= Work order =
How many lines of the records contain the string "look", matching case? Give only the number.

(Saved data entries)
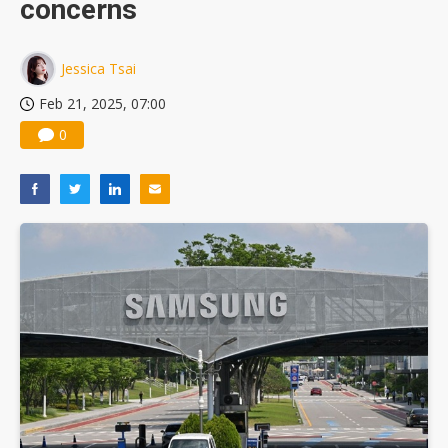
concerns
Jessica Tsai
Feb 21, 2025, 07:00
0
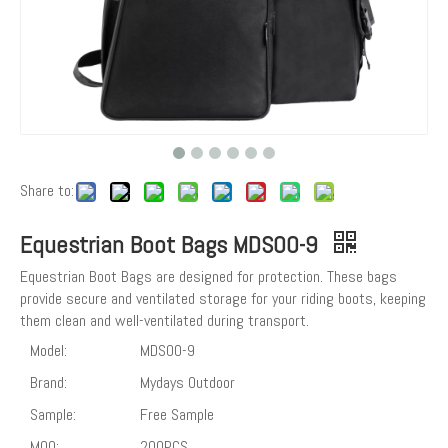
Share to:
Equestrian Boot Bags MDSOO-9
Equestrian Boot Bags are designed for protection. These bags
provide secure and ventilated storage for your riding boots, keeping
them clean and well-ventilated during transport.
Model:
MDSOO-9
Brand:
Mydays Outdoor
Sample:
Free Sample
MOQ:
200PCS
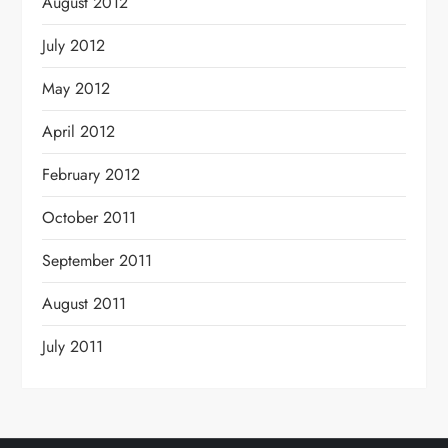
August 2012
July 2012
May 2012
April 2012
February 2012
October 2011
September 2011
August 2011
July 2011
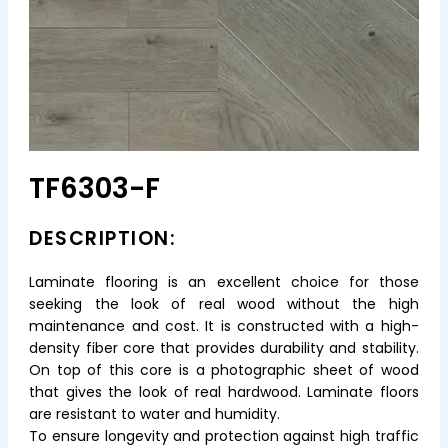
TF6303-F
DESCRIPTION:
Laminate flooring is an excellent choice for those
seeking the look of real wood without the high
maintenance and cost. It is constructed with a high-
density fiber core that provides durability and stability.
On top of this core is a photographic sheet of wood
that gives the look of real hardwood. Laminate floors
are resistant to water and humidity.
To ensure longevity and protection against high traffic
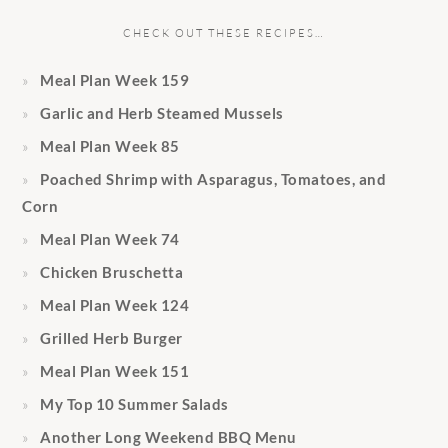
CHECK OUT THESE RECIPES…
Meal Plan Week 159
Garlic and Herb Steamed Mussels
Meal Plan Week 85
Poached Shrimp with Asparagus, Tomatoes, and
Corn
Meal Plan Week 74
Chicken Bruschetta
Meal Plan Week 124
Grilled Herb Burger
Meal Plan Week 151
My Top 10 Summer Salads
Another Long Weekend BBQ Menu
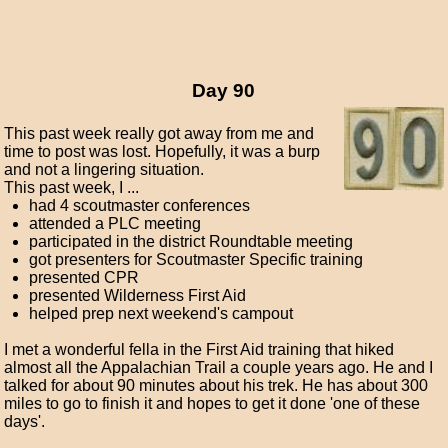
Day 90
This past week really got away from me and
time to post was lost. Hopefully, it was a burp
and not a lingering situation.
This past week, I ...
had 4 scoutmaster conferences
attended a PLC meeting
participated in the district Roundtable meeting
got presenters for Scoutmaster Specific training
presented CPR
presented Wilderness First Aid
helped prep next weekend's campout
I met a wonderful fella in the First Aid training that hiked
almost all the Appalachian Trail a couple years ago. He and I
talked for about 90 minutes about his trek. He has about 300
miles to go to finish it and hopes to get it done 'one of these
days'.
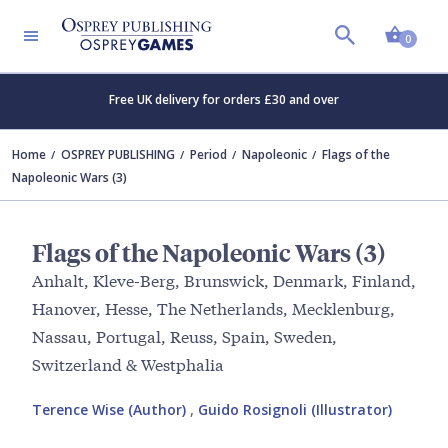
Shopp
0
Free UK delivery for orders £30 and over
Home
OSPREY PUBLISHING
Period
Napoleonic
Flags of the
Napoleonic Wars (3)
Flags of the Napoleonic Wars (3)
Anhalt, Kleve-Berg, Brunswick, Denmark, Finland,
Hanover, Hesse, The Netherlands, Mecklenburg,
Nassau, Portugal, Reuss, Spain, Sweden,
Switzerland & Westphalia
Terence Wise (Author)
,
Guido Rosignoli (Illustrator)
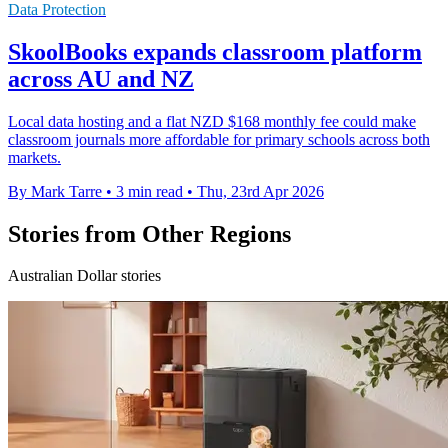
Data Protection
SkoolBooks expands classroom platform
across AU and NZ
Local data hosting and a flat NZD $168 monthly fee could make
classroom journals more affordable for primary schools across both
markets.
By Mark Tarre
•
3 min read
•
Thu, 23rd Apr 2026
Stories from Other Regions
Australian Dollar stories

= Exercise result =
2